J’ai contemplé le manoir qui nous surplombait. Archer et Jenna sont sortis du véhicule et m’ont rejointe. J’ai repoussé mes lunettes de soleil au sommet de mon crâne.

– C’est mieux. C’est moins lugubre qu’avant.

La bâtisse avait été repeinte et les fenêtres réparées. Les fougères qui flanquaient l’entrée étaient de nouveau verdoyantes. Cependant, les arbres carbonisés se dressaient toujours là, noirs sur l’herbe grise.

– Cela ne sera sans doute plus jamais comme avant, a commenté ma mère en contournant la voiture.

– C’est peut-être une bonne chose, ai-je rétorqué.

– À votre avis, qu’est-ce qu’ils vont en faire ? a questionné Jenna.

– J’aimerais bien qu’ils le brûlent, a pesté Archer. Et qu’ils coulent l’île dans la foulée.

Alors que j’entrais dans le manoir, une brise a soulevé mes boucles. L’odeur de décomposition avait disparu, mais une profonde tristesse émanait des lieux. Et il m’a semblé qu’il n’y avait rien à faire contre cela. Nous sommes passés sous le vitrail qui avait été entièrement restauré et brillait dans la lumière automnale. Des murmures me sont parvenus quand nous nous sommes approchés de la salle de bal. Ma mère m’a pris la main.

– Tu as le trac ?

– Non, ai-je articulé d’un ton peu convaincant.

Les tables dépareillées avaient été remplacées par une mer de chaises noires – toutes vides. Sur l’estrade où naguère les professeurs prenaient leurs repas, on pouvait distinguer douze fauteuils ressemblant à des trônes. Tous, sauf un, étaient occupés.

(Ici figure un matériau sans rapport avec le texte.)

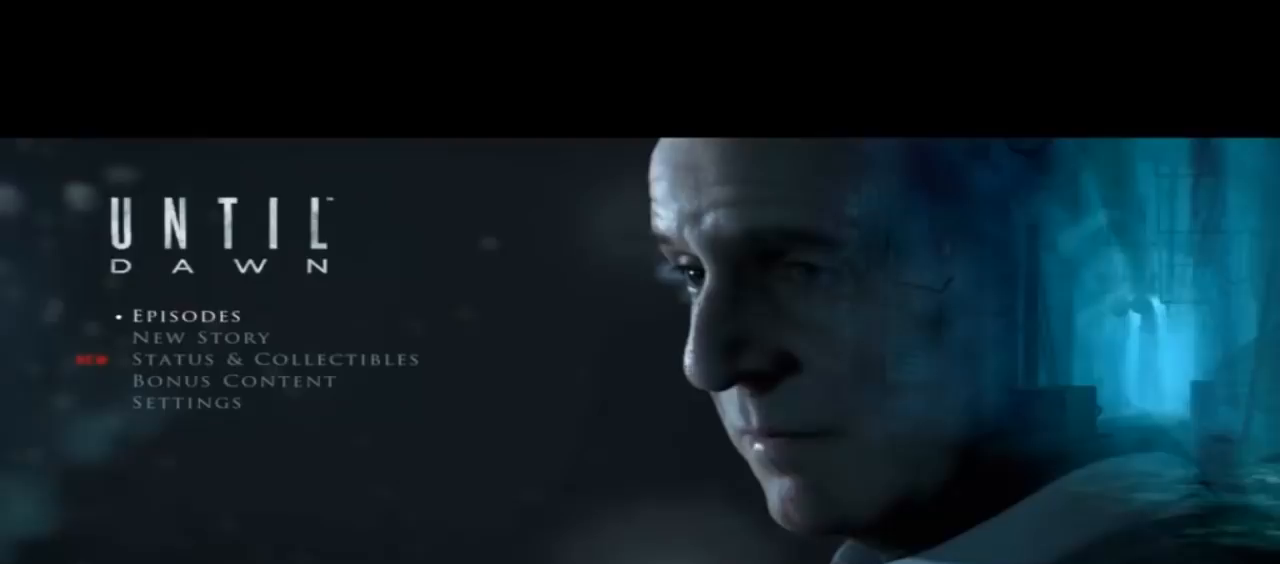
Gameplay with a controller (PlayStation layout); each line is a JSON object with the inputs held at the frame after it. "events" lists button and stick changes between this image and that frame as [ms after this image, input, new state], when the widget could be followed in between.
{"buttons": [], "left_stick": "center", "right_stick": "center", "events": []}
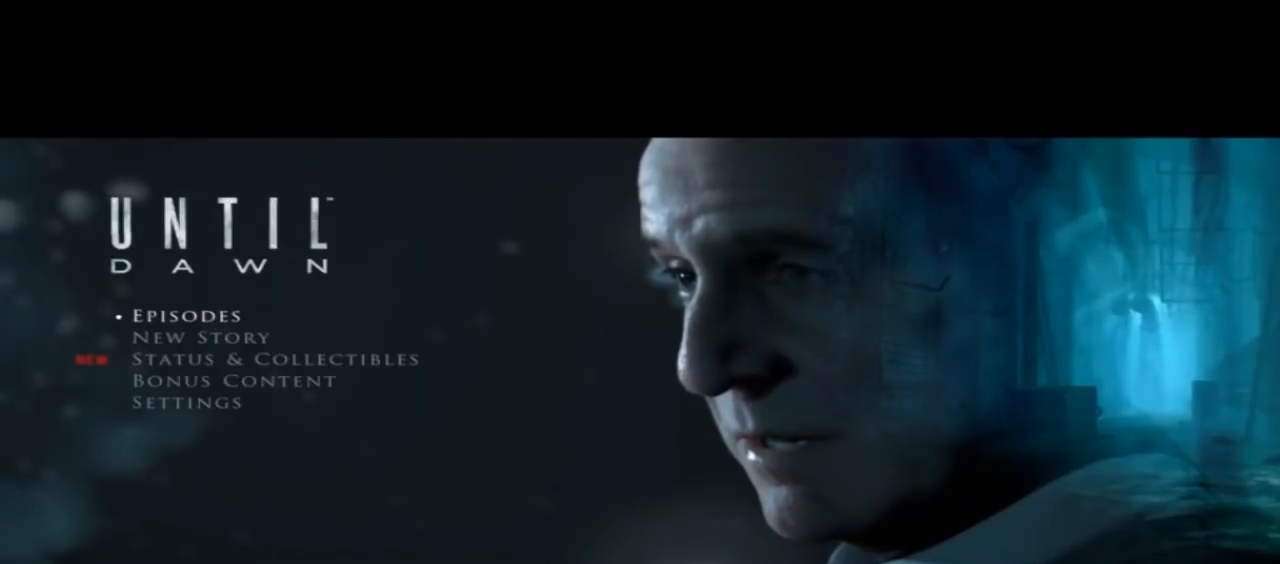
{"buttons": [], "left_stick": "center", "right_stick": "center", "events": []}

Quand je suis entrée, les membres du nouveau Conseil se sont levés.

– Je vous en prie, ai-je protesté. Ne me mettez pas encore plus mal à l’aise que je ne le suis déjà.

L’un des elfes, un colosse aux ailes émeraude, a froncé les sourcils.

– En tant que successeur présumé à la tête du Conseil, vous avez droit à un certain respect.

– Restez assis, je me sentirai tout aussi respectée.

À ma surprise, ils se sont exécutés sans discuter davantage.

– Avez-vous réfléchi à notre proposition ? a questionné une femme.

C’était sans doute une sorcière, mais je n’en étais pas sûre. Je me suis installée sur l’une des chaises noires.

– Je peux vous demander quelque chose ? ai-je lancé à mes interlocuteurs.

Personne ne m’a répondu.

– Pourquoi m’avoir choisie ? ai-je repris sans me démonter. Je suis un démon, certes, mais Nick aussi. Pourquoi ne lui avez-vous pas proposé de diriger le Conseil ? Parce qu’il est devenu fou, un jour, et a tué beaucoup de gens ?

L’elfe aux ailes vertes m’a regardée.

– C’est l’une des raisons majeures, oui.

– Pas la seule, néanmoins, a précisé la femme.

Elle a posé ses mains sur ses genoux et j’ai distingué des étincelles violettes au bout de ses doigts. C’était bien une sorcière.

– Le courage et la force morale dont vous avez su faire preuve en combattant Lara Casnoff nous ont épatés. Surtout à un âge aussi jeune. Et vous êtes allée au bout de votre mission sans vous laisser dominer par votre peur. Nous devrions tous prendre exemple sur vous, a-t-elle ajouté en jetant un regard sur ses collègues.

– Avez-vous pris votre décision ? a questionné un grand homme au crâne chenu.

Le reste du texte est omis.